The essay’s structure is chronological, yet beneath the linear narrative lies a rich emotional architecture. Each stage (aspiration, disappointment, resignation, reinvention) marks a chapter in her formation. Blessing’s greatest strength as a writer is her tonal discipline: she never succumbs to bitterness. Even as she documents the exhaustion of chasing a system that refuses to yield, she maintains a patient, reflective gaze. The reader follows her through the practical calculations of survival: waiting years for admission, weighing JAMB scores, negotiating ASUU strikes, and senses how the larger dysfunctions of a society can infiltrate and reshape the most personal of dreams. Her education, in the truest sense, becomes not medical but existential. The later sections of the essay reveal a maturing consciousness. Having abandoned the dream of Medicine, the narrator wrestles with her next steps: postgraduate study or entrepreneurship, stability or experimentation. The internal questioning, “But what was I to do with my life?”, signals a kind of awakening, as opposed to the prima facie despondency. It is here that the essay transforms from a lament into a narrative of self-definition. Blessing’s turn toward writing, editing, and tailoring might seem at first like a resignation, but it becomes instead a reclamation of agency. By framing her new path as a deliberate choice rather than a consolation, she demonstrates that fulfillment often emerges through detours. 

I think that this piece, “This or That?” is marked by clarity and unpretentious candor. Blessing’s prose flows with conversational ease, and her tone is distinctly Nigerian: it is grounded, rhythmic, and unpretentious. The narrative voice carries the warmth of oral storytelling, the kind one might hear in a reflective evening conversation among friends. Her diction bridges intellect and intimacy, preserving the authenticity of her cultural idiom without sacrificing coherence. The minor stylistic blemishes (a few redundancies and syntactic slips) do little to diminish the essay’s power. In fact, the occasional roughness adds texture; it reminds the reader that this is not a polished confession filtered through literary vanity but an honest, breathing testimony. On a thematic level, I think the piece operates on several levels. Superficially, it is about vocational frustration, the common Nigerian tale of dreams deferred by institutional inefficiency. But more deeply, it interrogates the myth of a singular life path. Blessing challenges the cultural fixation on linear success, the belief that worth must follow a predictable script of academic excellence, professional prestige, and societal approval. In choosing a nontraditional path, she exposes a subtler truth: that the meaning of life often resides not in achieving childhood dreams but in rediscovering new ones through resilience and openness. Her concluding reflection that “I still get to do work that I enjoy and even save a few lives from poorly edited documents and wardrobe malfunctions”, encapsulates her newfound philosophy. The humor is deliberate, the irony tender; the metaphor of “saving lives” bridges her abandoned medical dream and her current creative reality, closing the circle of purpose with poetic symmetry.

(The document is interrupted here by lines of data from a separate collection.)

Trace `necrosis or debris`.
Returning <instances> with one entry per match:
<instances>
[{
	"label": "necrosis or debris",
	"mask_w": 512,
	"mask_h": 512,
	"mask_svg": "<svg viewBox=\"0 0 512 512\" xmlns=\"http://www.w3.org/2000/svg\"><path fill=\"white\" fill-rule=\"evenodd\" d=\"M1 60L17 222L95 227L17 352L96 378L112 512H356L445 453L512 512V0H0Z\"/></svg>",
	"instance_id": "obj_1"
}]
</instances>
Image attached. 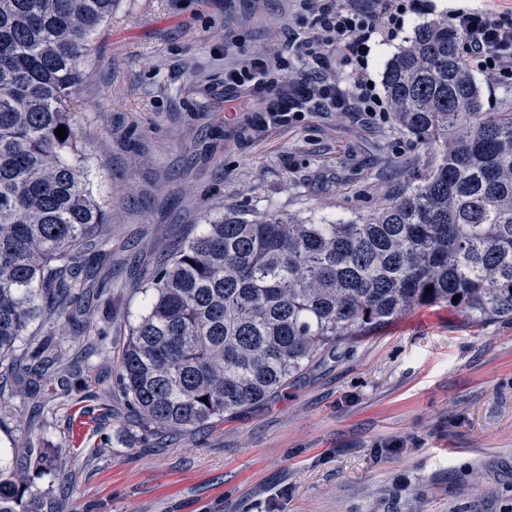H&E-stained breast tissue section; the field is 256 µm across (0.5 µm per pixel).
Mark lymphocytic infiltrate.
I'll use <instances>...</instances> for the list:
<instances>
[{
	"instance_id": "obj_1",
	"label": "lymphocytic infiltrate",
	"mask_w": 512,
	"mask_h": 512,
	"mask_svg": "<svg viewBox=\"0 0 512 512\" xmlns=\"http://www.w3.org/2000/svg\"><path fill=\"white\" fill-rule=\"evenodd\" d=\"M375 2L377 12L364 14L341 7L337 0H321L311 32L292 39V49L308 70L292 87L286 118L321 111L364 112L371 120L383 119L386 106L369 86L365 58L373 37L396 36L401 0ZM454 21L468 67L512 84V10L465 7L455 11ZM273 69L272 60L245 57L225 69L224 84L242 91L251 102L255 86L265 84L278 93V86L269 81Z\"/></svg>"
}]
</instances>
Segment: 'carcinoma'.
Instances as JSON below:
<instances>
[{
  "label": "carcinoma",
  "instance_id": "cac0c4a2",
  "mask_svg": "<svg viewBox=\"0 0 512 512\" xmlns=\"http://www.w3.org/2000/svg\"><path fill=\"white\" fill-rule=\"evenodd\" d=\"M114 2L0 0V377L19 381L15 397L55 396L61 326L105 335L94 314L112 300L93 286L110 233L77 132L82 63ZM383 86L398 129L440 163L358 222L266 211L180 241L139 283L146 304L118 351L117 385L144 431L190 433L256 406L414 306L512 319V113L483 111L446 22L414 29ZM34 453L50 473L54 449ZM0 512L62 510L0 460Z\"/></svg>",
  "mask_w": 512,
  "mask_h": 512
}]
</instances>
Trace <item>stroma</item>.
<instances>
[{"label": "stroma", "mask_w": 512, "mask_h": 512, "mask_svg": "<svg viewBox=\"0 0 512 512\" xmlns=\"http://www.w3.org/2000/svg\"><path fill=\"white\" fill-rule=\"evenodd\" d=\"M397 36L374 40L368 73L415 27L468 0H416ZM311 0H116L92 37L81 87L93 187L112 236L107 340L141 314L136 283L206 220L276 211L352 221L411 187L439 160L392 119L243 112L224 122V71L240 53L284 59ZM115 357L93 356L81 389L46 414L11 399L0 453L51 474L66 512H512V321L415 307L236 415L184 435L144 433L128 416Z\"/></svg>", "instance_id": "1"}]
</instances>
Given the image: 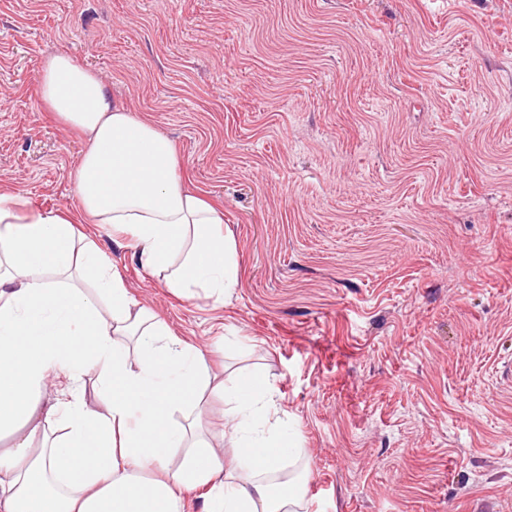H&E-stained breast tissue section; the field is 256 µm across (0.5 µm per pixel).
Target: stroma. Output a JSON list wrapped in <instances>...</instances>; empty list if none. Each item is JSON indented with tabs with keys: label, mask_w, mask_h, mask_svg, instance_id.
I'll use <instances>...</instances> for the list:
<instances>
[{
	"label": "stroma",
	"mask_w": 512,
	"mask_h": 512,
	"mask_svg": "<svg viewBox=\"0 0 512 512\" xmlns=\"http://www.w3.org/2000/svg\"><path fill=\"white\" fill-rule=\"evenodd\" d=\"M63 52L171 139L240 285L167 288L82 224L215 372L275 386L306 512H512V0H0V191L73 207Z\"/></svg>",
	"instance_id": "35a3bbf8"
}]
</instances>
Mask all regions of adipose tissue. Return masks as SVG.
<instances>
[{"label":"adipose tissue","mask_w":512,"mask_h":512,"mask_svg":"<svg viewBox=\"0 0 512 512\" xmlns=\"http://www.w3.org/2000/svg\"><path fill=\"white\" fill-rule=\"evenodd\" d=\"M39 96L86 138L72 174L77 206L30 212L0 192V512H182L205 488V512H299L301 498L268 481L301 457L288 415L262 374L215 380L202 352L131 297L118 272L98 288L63 285L101 256L77 246L78 224H108L167 287L206 290L221 303L240 284L237 248L222 213L177 176L174 143L112 106L106 84L65 53L44 58ZM107 384L102 407L84 376ZM56 399L42 406L47 389ZM224 403L231 454L173 415Z\"/></svg>","instance_id":"1"}]
</instances>
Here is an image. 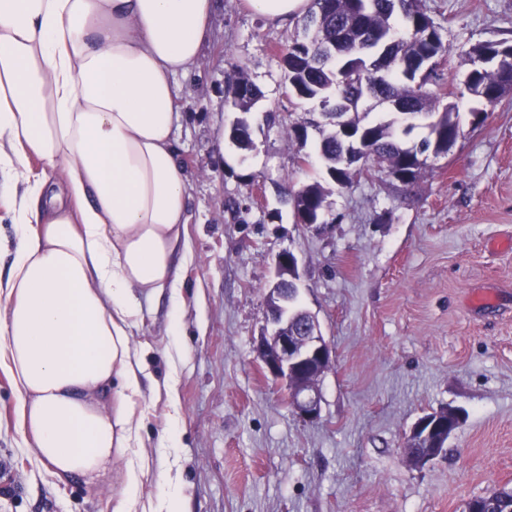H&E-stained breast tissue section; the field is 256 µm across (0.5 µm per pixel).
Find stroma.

On a general note, I would say that the piece succeeds because it is both particular and universal. Its specificity (the mention of JAMB, NYSC, ASUU, and departmental transfers) roots it in the Nigerian experience, yet its emotional resonance transcends geography. Anyone who has watched a cherished dream evolve or dissolve will recognize themselves in Blessing’s narrative. What distinguishes her voice is her refusal to romanticize struggle or to idealize success. Her conclusion does not offer triumphal closure but calm acceptance which is a kind of maturity that is born from endurance. One would say that the piece is therefore, a moving testament to the human capacity for adaptation and self-renewal… a story of one woman’s confrontation with destiny’s detours, told with grace, humor, and understated wisdom.